(Beginning of EXTRACTED DATA)
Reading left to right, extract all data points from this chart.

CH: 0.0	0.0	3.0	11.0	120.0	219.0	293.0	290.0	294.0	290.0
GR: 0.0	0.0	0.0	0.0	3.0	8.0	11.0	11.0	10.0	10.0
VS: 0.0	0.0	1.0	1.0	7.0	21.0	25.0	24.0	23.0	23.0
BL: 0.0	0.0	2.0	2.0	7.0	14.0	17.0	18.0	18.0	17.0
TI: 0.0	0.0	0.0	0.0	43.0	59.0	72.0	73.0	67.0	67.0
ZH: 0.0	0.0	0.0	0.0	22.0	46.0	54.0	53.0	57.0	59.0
(End of EXTRACTED DATA)
_WORK REQUIRED_: Write out every line of the items above, keeping each character and space unchanged.

_SOLVED PROBLEM_:
Reading left to right, extract all data points from this chart.

CH: 0.0	0.0	3.0	11.0	120.0	219.0	293.0	290.0	294.0	290.0
GR: 0.0	0.0	0.0	0.0	3.0	8.0	11.0	11.0	10.0	10.0
VS: 0.0	0.0	1.0	1.0	7.0	21.0	25.0	24.0	23.0	23.0
BL: 0.0	0.0	2.0	2.0	7.0	14.0	17.0	18.0	18.0	17.0
TI: 0.0	0.0	0.0	0.0	43.0	59.0	72.0	73.0	67.0	67.0
ZH: 0.0	0.0	0.0	0.0	22.0	46.0	54.0	53.0	57.0	59.0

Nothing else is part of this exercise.